== Segment start ==
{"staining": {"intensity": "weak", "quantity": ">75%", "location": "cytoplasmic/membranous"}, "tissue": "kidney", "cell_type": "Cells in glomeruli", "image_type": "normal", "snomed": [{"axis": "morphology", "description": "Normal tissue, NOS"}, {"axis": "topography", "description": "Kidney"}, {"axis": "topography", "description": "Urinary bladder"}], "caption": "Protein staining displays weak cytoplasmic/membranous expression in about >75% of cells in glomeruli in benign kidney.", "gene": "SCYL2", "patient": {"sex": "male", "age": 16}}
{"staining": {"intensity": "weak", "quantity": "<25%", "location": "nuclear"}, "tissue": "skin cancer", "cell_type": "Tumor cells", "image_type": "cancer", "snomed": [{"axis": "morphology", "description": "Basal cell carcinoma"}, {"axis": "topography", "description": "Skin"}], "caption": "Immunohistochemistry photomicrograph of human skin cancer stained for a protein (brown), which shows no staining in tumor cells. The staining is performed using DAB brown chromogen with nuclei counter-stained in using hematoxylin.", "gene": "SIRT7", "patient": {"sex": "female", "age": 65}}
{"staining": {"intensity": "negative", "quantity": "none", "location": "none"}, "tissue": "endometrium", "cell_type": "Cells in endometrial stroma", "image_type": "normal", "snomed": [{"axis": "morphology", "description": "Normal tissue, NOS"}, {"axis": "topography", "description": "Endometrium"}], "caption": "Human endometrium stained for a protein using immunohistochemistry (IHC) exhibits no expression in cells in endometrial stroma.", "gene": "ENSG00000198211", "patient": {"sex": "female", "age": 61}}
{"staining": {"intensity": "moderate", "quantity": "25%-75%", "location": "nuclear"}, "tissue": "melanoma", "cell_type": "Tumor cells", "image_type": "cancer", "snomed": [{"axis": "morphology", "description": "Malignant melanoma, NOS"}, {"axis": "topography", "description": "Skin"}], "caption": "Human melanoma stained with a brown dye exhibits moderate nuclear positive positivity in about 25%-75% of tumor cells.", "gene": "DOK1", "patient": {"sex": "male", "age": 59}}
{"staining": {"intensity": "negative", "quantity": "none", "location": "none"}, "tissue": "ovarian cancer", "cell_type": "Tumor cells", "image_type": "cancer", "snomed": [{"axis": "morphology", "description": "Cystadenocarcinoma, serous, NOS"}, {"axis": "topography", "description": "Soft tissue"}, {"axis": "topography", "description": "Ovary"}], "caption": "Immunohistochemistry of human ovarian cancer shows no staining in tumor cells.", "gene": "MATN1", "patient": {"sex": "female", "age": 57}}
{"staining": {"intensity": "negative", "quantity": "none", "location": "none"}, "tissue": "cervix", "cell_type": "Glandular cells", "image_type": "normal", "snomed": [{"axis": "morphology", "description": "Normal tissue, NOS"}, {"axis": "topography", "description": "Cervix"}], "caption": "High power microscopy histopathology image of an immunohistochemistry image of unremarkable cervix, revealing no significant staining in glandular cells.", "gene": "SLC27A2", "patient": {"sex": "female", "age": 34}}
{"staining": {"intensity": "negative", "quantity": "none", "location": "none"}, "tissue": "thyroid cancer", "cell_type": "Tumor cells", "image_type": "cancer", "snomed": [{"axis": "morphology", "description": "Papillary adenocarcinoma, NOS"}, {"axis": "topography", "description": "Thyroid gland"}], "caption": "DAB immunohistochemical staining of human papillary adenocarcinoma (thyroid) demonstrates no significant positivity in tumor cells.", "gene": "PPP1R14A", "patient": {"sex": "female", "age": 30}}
== Segment end ==
Exercise directions:
Type out all of the material again, word for word.

Solution to the problem:
{"staining": {"intensity": "weak", "quantity": ">75%", "location": "cytoplasmic/membranous"}, "tissue": "kidney", "cell_type": "Cells in glomeruli", "image_type": "normal", "snomed": [{"axis": "morphology", "description": "Normal tissue, NOS"}, {"axis": "topography", "description": "Kidney"}, {"axis": "topography", "description": "Urinary bladder"}], "caption": "Protein staining displays weak cytoplasmic/membranous expression in about >75% of cells in glomeruli in benign kidney.", "gene": "SCYL2", "patient": {"sex": "male", "age": 16}}
{"staining": {"intensity": "weak", "quantity": "<25%", "location": "nuclear"}, "tissue": "skin cancer", "cell_type": "Tumor cells", "image_type": "cancer", "snomed": [{"axis": "morphology", "description": "Basal cell carcinoma"}, {"axis": "topography", "description": "Skin"}], "caption": "Immunohistochemistry photomicrograph of human skin cancer stained for a protein (brown), which shows no staining in tumor cells. The staining is performed using DAB brown chromogen with nuclei counter-stained in using hematoxylin.", "gene": "SIRT7", "patient": {"sex": "female", "age": 65}}
{"staining": {"intensity": "negative", "quantity": "none", "location": "none"}, "tissue": "endometrium", "cell_type": "Cells in endometrial stroma", "image_type": "normal", "snomed": [{"axis": "morphology", "description": "Normal tissue, NOS"}, {"axis": "topography", "description": "Endometrium"}], "caption": "Human endometrium stained for a protein using immunohistochemistry (IHC) exhibits no expression in cells in endometrial stroma.", "gene": "ENSG00000198211", "patient": {"sex": "female", "age": 61}}
{"staining": {"intensity": "moderate", "quantity": "25%-75%", "location": "nuclear"}, "tissue": "melanoma", "cell_type": "Tumor cells", "image_type": "cancer", "snomed": [{"axis": "morphology", "description": "Malignant melanoma, NOS"}, {"axis": "topography", "description": "Skin"}], "caption": "Human melanoma stained with a brown dye exhibits moderate nuclear positive positivity in about 25%-75% of tumor cells.", "gene": "DOK1", "patient": {"sex": "male", "age": 59}}
{"staining": {"intensity": "negative", "quantity": "none", "location": "none"}, "tissue": "ovarian cancer", "cell_type": "Tumor cells", "image_type": "cancer", "snomed": [{"axis": "morphology", "description": "Cystadenocarcinoma, serous, NOS"}, {"axis": "topography", "description": "Soft tissue"}, {"axis": "topography", "description": "Ovary"}], "caption": "Immunohistochemistry of human ovarian cancer shows no staining in tumor cells.", "gene": "MATN1", "patient": {"sex": "female", "age": 57}}
{"staining": {"intensity": "negative", "quantity": "none", "location": "none"}, "tissue": "cervix", "cell_type": "Glandular cells", "image_type": "normal", "snomed": [{"axis": "morphology", "description": "Normal tissue, NOS"}, {"axis": "topography", "description": "Cervix"}], "caption": "High power microscopy histopathology image of an immunohistochemistry image of unremarkable cervix, revealing no significant staining in glandular cells.", "gene": "SLC27A2", "patient": {"sex": "female", "age": 34}}
{"staining": {"intensity": "negative", "quantity": "none", "location": "none"}, "tissue": "thyroid cancer", "cell_type": "Tumor cells", "image_type": "cancer", "snomed": [{"axis": "morphology", "description": "Papillary adenocarcinoma, NOS"}, {"axis": "topography", "description": "Thyroid gland"}], "caption": "DAB immunohistochemical staining of human papillary adenocarcinoma (thyroid) demonstrates no significant positivity in tumor cells.", "gene": "PPP1R14A", "patient": {"sex": "female", "age": 30}}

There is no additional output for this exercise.